▶ [ASSIGNMENT]: Retype the data below exactly, skipping pictures.

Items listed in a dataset
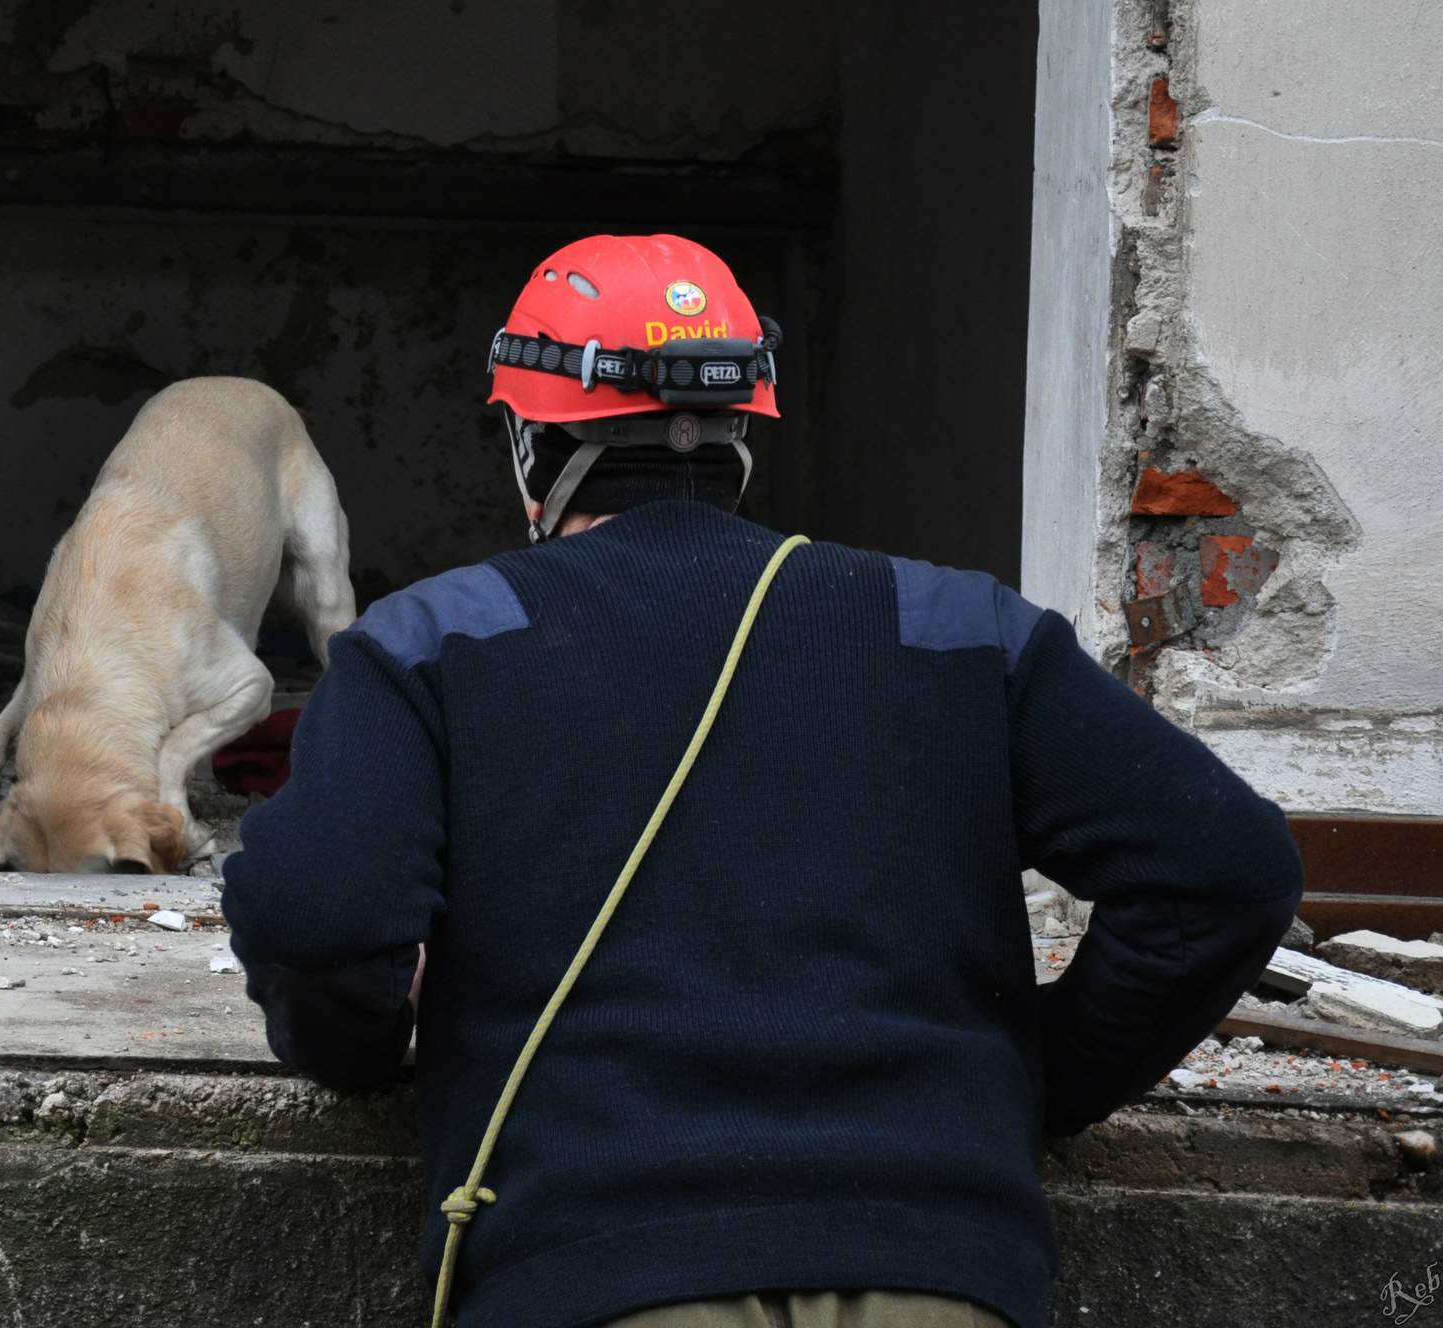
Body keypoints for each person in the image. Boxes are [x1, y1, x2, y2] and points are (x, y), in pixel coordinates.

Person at [219, 234, 1303, 1328]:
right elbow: (1224, 868)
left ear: (527, 441)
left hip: (593, 1272)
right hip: (942, 1266)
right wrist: (1031, 1087)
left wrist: (356, 1055)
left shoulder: (430, 641)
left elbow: (318, 912)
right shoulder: (960, 629)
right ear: (742, 429)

▶ [ANSWER TO THIS TASK]:
Body keypoints for each person in the image. Boxes are [x1, y1, x2, y2] and points are (x, y), in pixel coordinates.

Person at [219, 234, 1303, 1328]:
right elbow: (1224, 868)
left ear: (527, 441)
left hip: (593, 1272)
right hip: (942, 1266)
right wrist: (1031, 1087)
left wrist: (356, 1055)
left shoulder: (430, 641)
left elbow: (318, 912)
right shoulder: (960, 629)
right ear: (742, 429)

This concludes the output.